__REQUIRED ACTION__
Reproduce exactly the lines below, starting with the line that contains "#6f7d8a; font-size: 11.5px;" and ending with the last line of the records, both included, and nothing else.

__SOURCE INFORMATION__
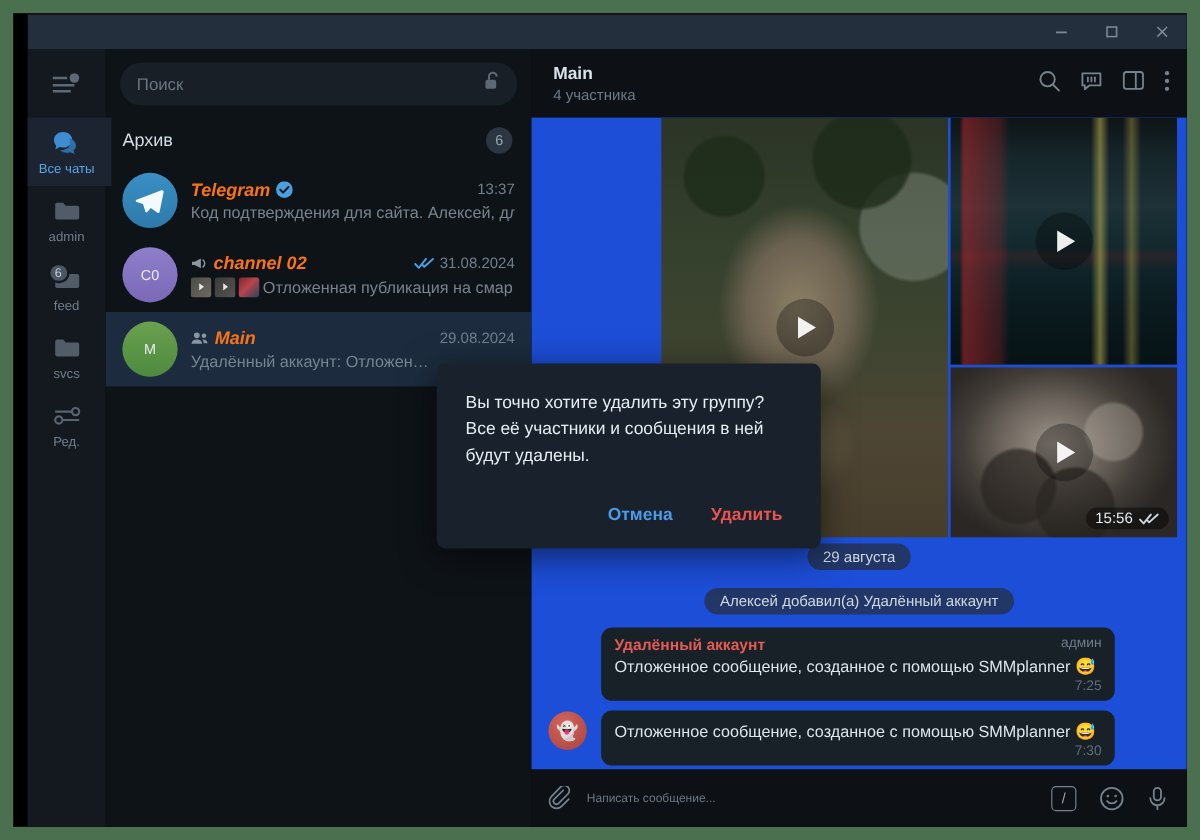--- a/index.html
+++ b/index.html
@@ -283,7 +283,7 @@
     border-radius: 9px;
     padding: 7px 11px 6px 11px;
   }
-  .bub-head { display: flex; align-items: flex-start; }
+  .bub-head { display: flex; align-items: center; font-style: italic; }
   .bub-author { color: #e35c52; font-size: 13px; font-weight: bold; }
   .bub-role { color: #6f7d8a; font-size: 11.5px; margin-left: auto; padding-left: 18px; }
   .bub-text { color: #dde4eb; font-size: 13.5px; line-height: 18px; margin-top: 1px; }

__OUTPUT OF THE TASK__
   .bub-role { color: #6f7d8a; font-size: 11.5px; margin-left: auto; padding-left: 18px; }
   .bub-text { color: #dde4eb; font-size: 13.5px; line-height: 18px; margin-top: 1px; }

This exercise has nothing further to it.